> Reading passage
————————

The units in Unit Trust are held equally by corporate trustees for multiple discretionary trusts. The units in the Unit Trust were acquired prior to 20 September 1985.
Unit Trust is a fixed trust and CGT Event E4 is capable of applying in respect of all of the units in the trust.
Unit Trust is not a complying superannuation entity for the purposes of subsection 125-65(2A) of the ITAA 1997.
Tax consolidated group
The tax consolidated group consists of an Australian group and an overseas group. The head company of the tax consolidated group (‘Head Co’) is wholly owned by the corporate trustee of the ultimate holding entity Unit Trust and is the head company of the tax consolidated group.
Holding Co is a subsidiary of the head company of the tax consolidated group and is the holding company of the overseas group. There is a distributable surplus in the accounts of Holding Co.
Holding Co owns all of the existing units in New Trust (a unit trust). New Trust has numerous subsidiaries which hold investments overseas (‘overseas subsidiaries’). The balance sheets of those subsidiaries in the relevant income year show that the investments make up the majority of the net assets.
New Trust is a fixed trust and CGT Event E4 is capable of applying in respect of all of the units in the trust.
New Trust is not a complying superannuation entity for the purposes of subsection 125-65(2A) of the ITAA 1997.
The proposed demerger
Under the proposed demerger:
● Holding Co will transfer all of its units in New Trust to the discretionary trusts for nil consideration.
● Following the transfer, the units in New Trust held by each trustee of each of the discretionary trusts will correspond to the same proportion of units held in Unit Trust.

————————

> Source excerpt
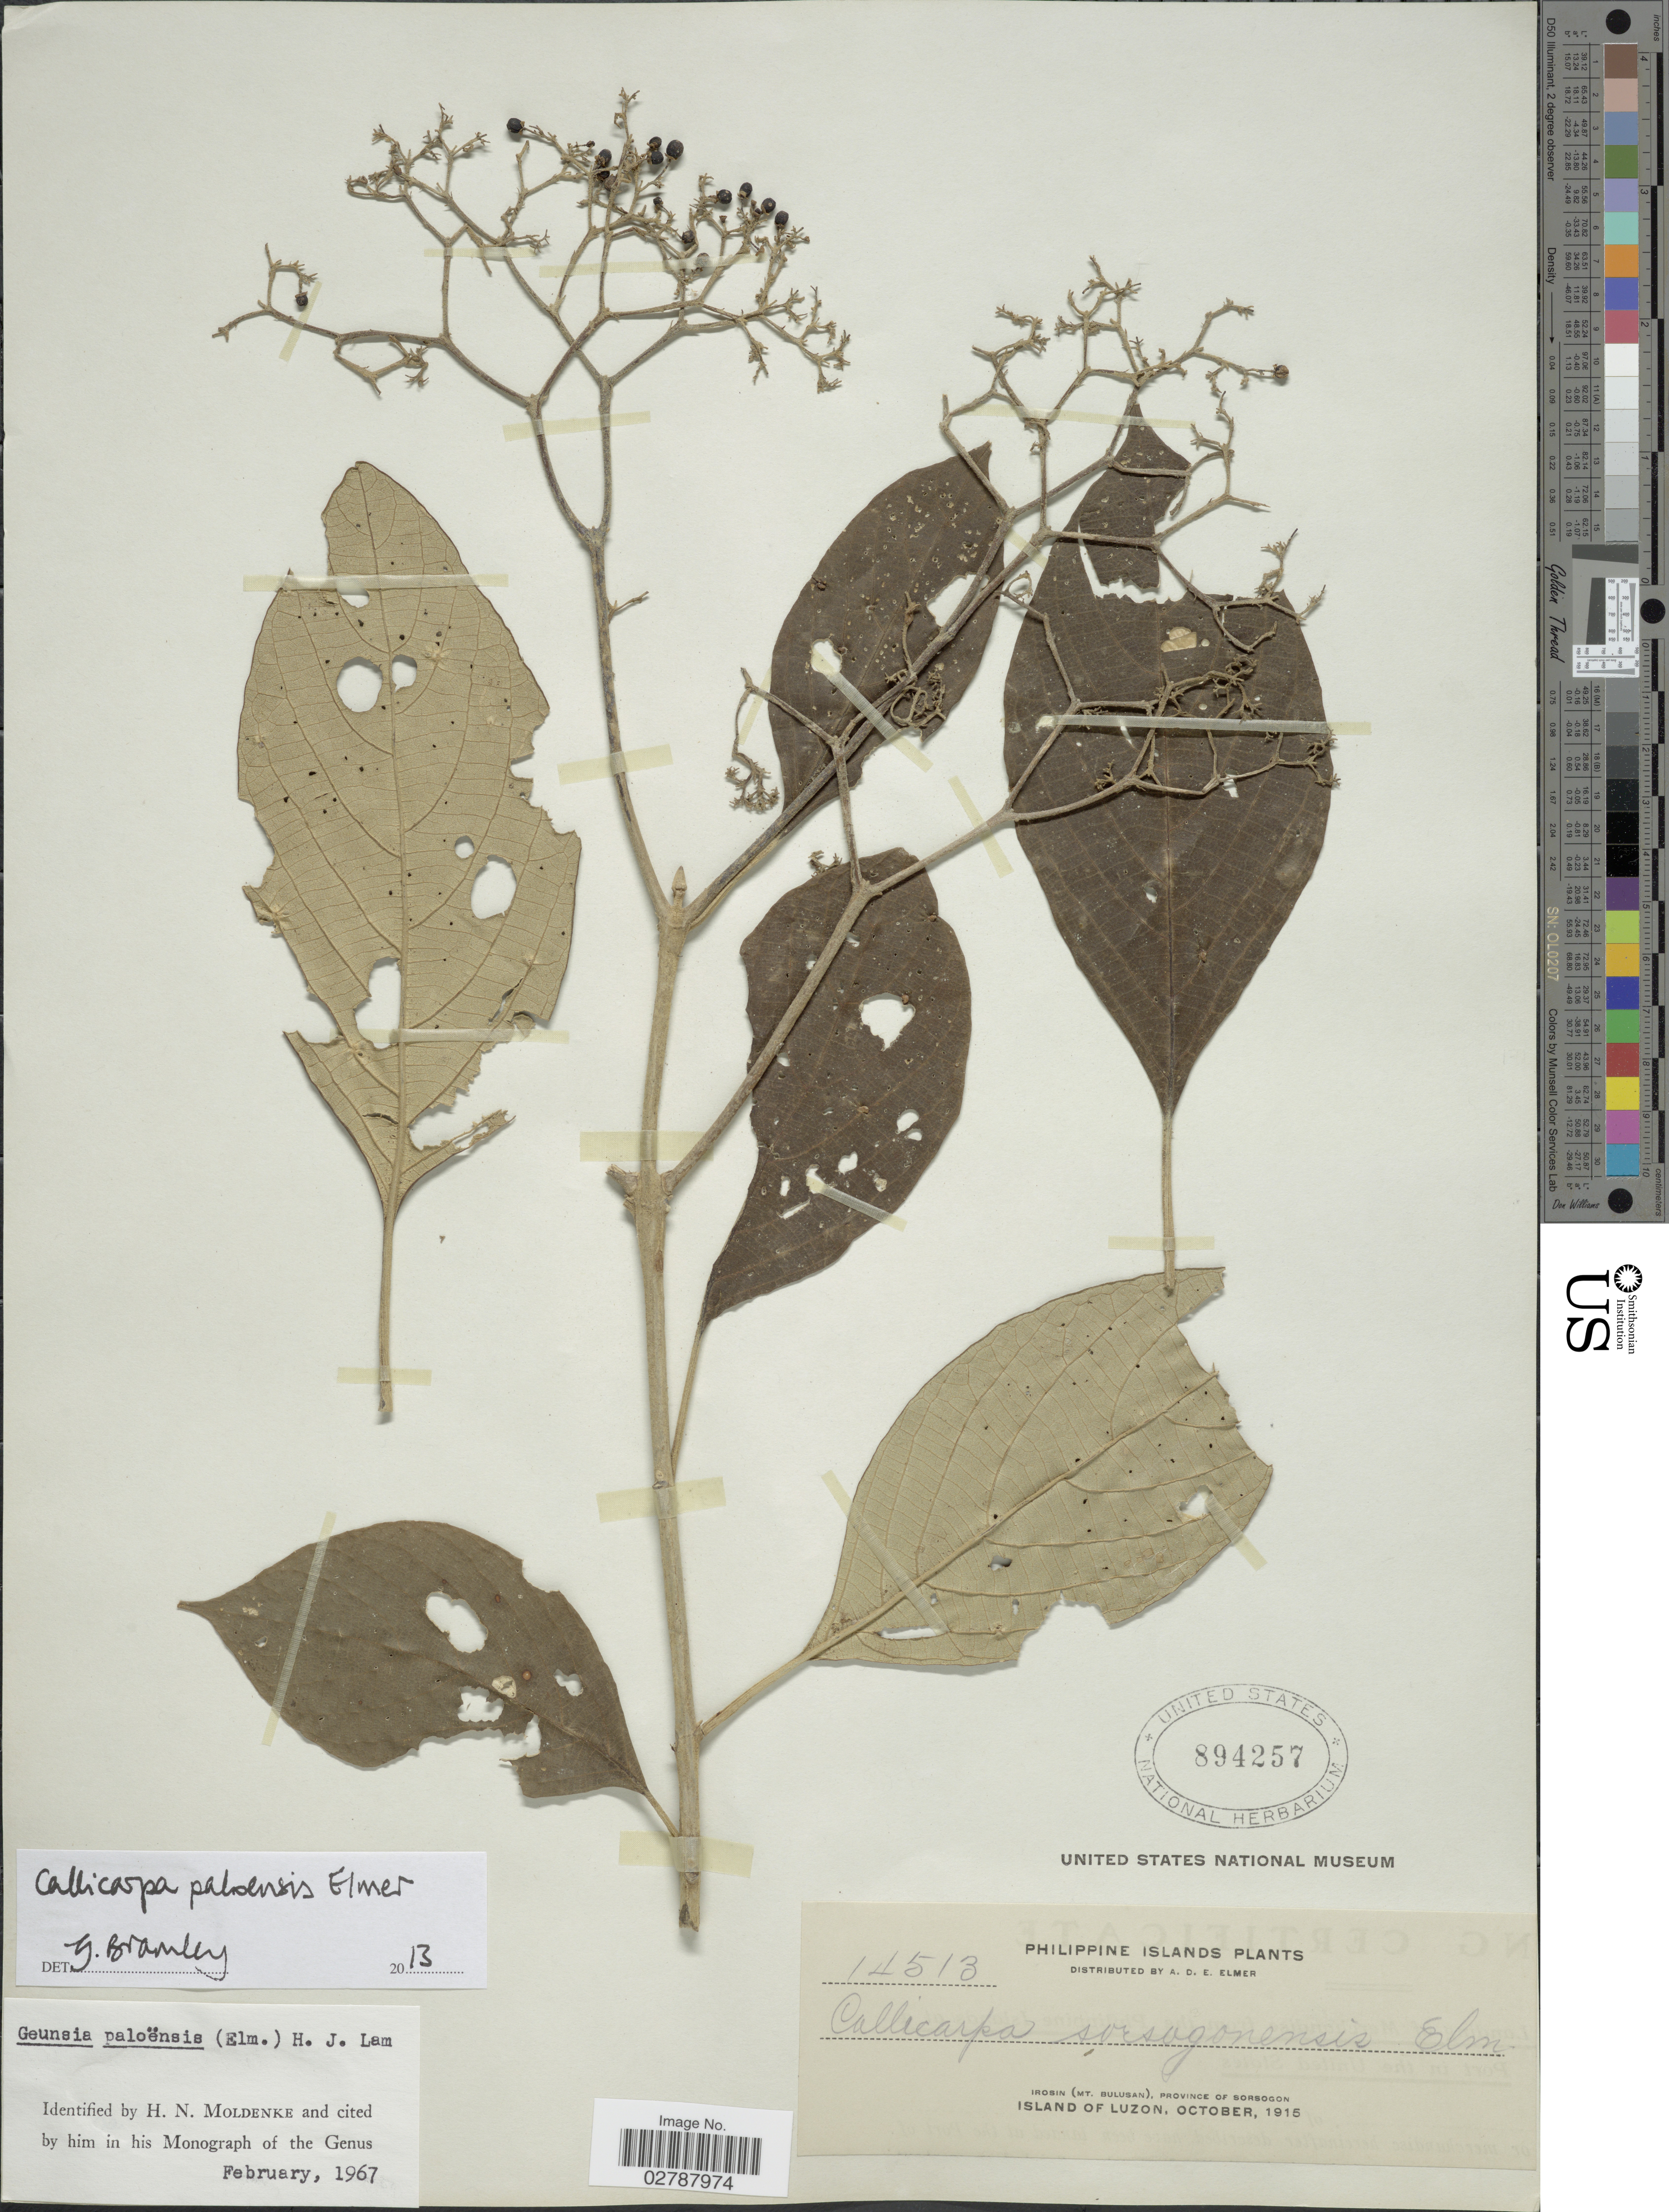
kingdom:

————————

> Goals
(A) In the demerger passage, when were the units in Unit Trust acquired?
(B) Please retype the demerger passage between "Unit Trust is a" and "tax consolidated group.", inclusive.
(C) For each statement, say whether it agrees with the demerger passage, and quote the words that decide it: (i) Holding Co owns all of the existing units in New Trust. (ii) Holding Co will be paid for transferring its units in New Trust. (iii) New Trust is a complying superannuation entity for the purposes of subsection 125-65(2A) of the ITAA 1997.

> Exercise responses
(A) Prior to 20 September 1985.

(B)
Unit Trust is a fixed trust and CGT Event E4 is capable of applying in respect of all of the units in the trust.
Unit Trust is not a complying superannuation entity for the purposes of subsection 125-65(2A) of the ITAA 1997.
Tax consolidated group
The tax consolidated group consists of an Australian group and an overseas group. The head company of the tax consolidated group (‘Head Co’) is wholly owned by the corporate trustee of the ultimate holding entity Unit Trust and is the head company of the tax consolidated group.

(C)
(i) Yes: "Holding Co owns all of the existing units in New Trust (a unit trust)."
(ii) No: "Holding Co will transfer all of its units in New Trust to the discretionary trusts for nil consideration."
(iii) No: "New Trust is not a complying superannuation entity for the purposes of subsection 125-65(2A) of the ITAA 1997."